It has been more than 20 years since building data warehouses first became a frequently discussed topic at most larger companies. It was logical, as they had realized that their businesses and the whole market were becoming more and more complex and connected to data. The connection to data came about in two ways – they produced lots of data themselves, and also, lots of other data was needed for them to better understand their businesses (and even predict their future development, because in those days people still believed they could predict the future :).
So they had lots of data and also many questions to be answered using this data. Let’s look back at the main reasons why they decided to build data warehouses. First, they had to integrate data from different sources both logically and technically. Second, they needed to keep historical (unchanged) records of the data collected (it is very likely they had read Orwell and believed that anyone who controlled the past also controlled the future :). And third, they had to agree on a single interpretation of this data, or what was called the single version of the truth. To keep it short, it turned out that building data warehouses was the right thing to do. And understanding business through data was called Business Intelligence.
In recent years, we have gradually moved on to the next level of the game. The data around us has grown to such complexity that we first need to understand the data itself before we can use it to understand what it is saying about anything else. I suggest we call this discipline Data Intelligence.

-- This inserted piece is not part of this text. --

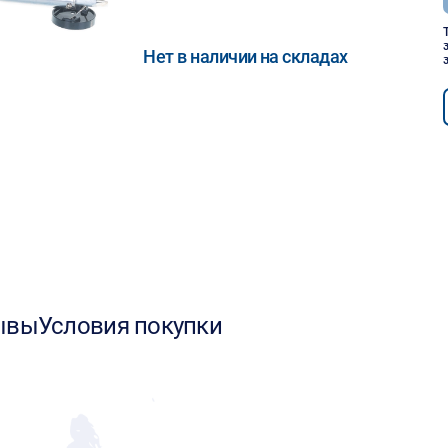
Нет в наличии на складах
ывы
Условия покупки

Metadata is defined as data about data. It describes our data and answers our questions about it. Metadata helps us better understand our data. The more data we have, the more we need metadata. And we really have lots of data, not only in primary systems but also in the previously mentioned data warehouses and even in scary objects called data lakes… And there are more requirements for our data. Just one of the many examples is that we are supposed to categorize all elements of our data and decide which of them are personal data, due to the necessity to protect it more rigorously than other data…
We have many categories of metadata – technical metadata, business metadata, operational metadata, etc. But not only do we have metadata that describes existing data, we can also have metadata produced in the design phases of the system development cycle – some people call it “prescriptive” as it prescribes what the new data should look like. We also have different sources of metadata, even pointing to the same data. Anybody who has had the opportunity to participate in even a small data migration or integration project certainly knows what I am writing about. It is so often the case that the logical model documentation is quite far from what was implemented as the physical model or that it has changed over time. So, if you run any reverse-engineering processes, you will certainly get a very different metadata description than what was in the original documentation… And moreover, everything changes – not only the data but also the metadata – so the time dimension is very important here as well.
We have all the DWH use cases here, and the situation is very similar to the case with data and data warehouses:
We need to integrate the metadata both technically (ideally into the same technology platform) and logically (into the unified metadata model); we need to keep historical versions of the metadata; and we need to agree on the unique interpretation of the metadata. As with Business Intelligence, which is supported by data warehouses, Data Intelligence needs to be supported by “metadata warehouses”.
We already know that in turbulent environments (which today’s world indisputably is) it is not possible to predict the future. But it is possible to be prepared for whatever it brings. Therefore, we need to maintain our metadata and, ideally, keep it well organized in systems similar to data warehouses.